## Work to complete
Could you retype every entry below exactly as written?

───── Data for analysis ─────

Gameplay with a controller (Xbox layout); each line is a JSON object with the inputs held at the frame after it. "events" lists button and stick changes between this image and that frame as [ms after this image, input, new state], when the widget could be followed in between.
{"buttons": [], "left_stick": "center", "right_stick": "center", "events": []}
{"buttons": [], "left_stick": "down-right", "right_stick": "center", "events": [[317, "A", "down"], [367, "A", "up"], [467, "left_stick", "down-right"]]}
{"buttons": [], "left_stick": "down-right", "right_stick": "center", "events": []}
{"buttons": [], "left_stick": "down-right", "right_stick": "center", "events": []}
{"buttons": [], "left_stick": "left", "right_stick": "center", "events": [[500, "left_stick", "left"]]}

─────

## Solution to the exercise
Gameplay with a controller (Xbox layout); each line is a JSON object with the inputs held at the frame after it. "events" lists button and stick changes between this image and that frame as [ms after this image, input, new state], when the widget could be followed in between.
{"buttons": [], "left_stick": "center", "right_stick": "center", "events": []}
{"buttons": [], "left_stick": "down-right", "right_stick": "center", "events": [[317, "A", "down"], [367, "A", "up"], [467, "left_stick", "down-right"]]}
{"buttons": [], "left_stick": "down-right", "right_stick": "center", "events": []}
{"buttons": [], "left_stick": "down-right", "right_stick": "center", "events": []}
{"buttons": [], "left_stick": "left", "right_stick": "center", "events": [[500, "left_stick", "left"]]}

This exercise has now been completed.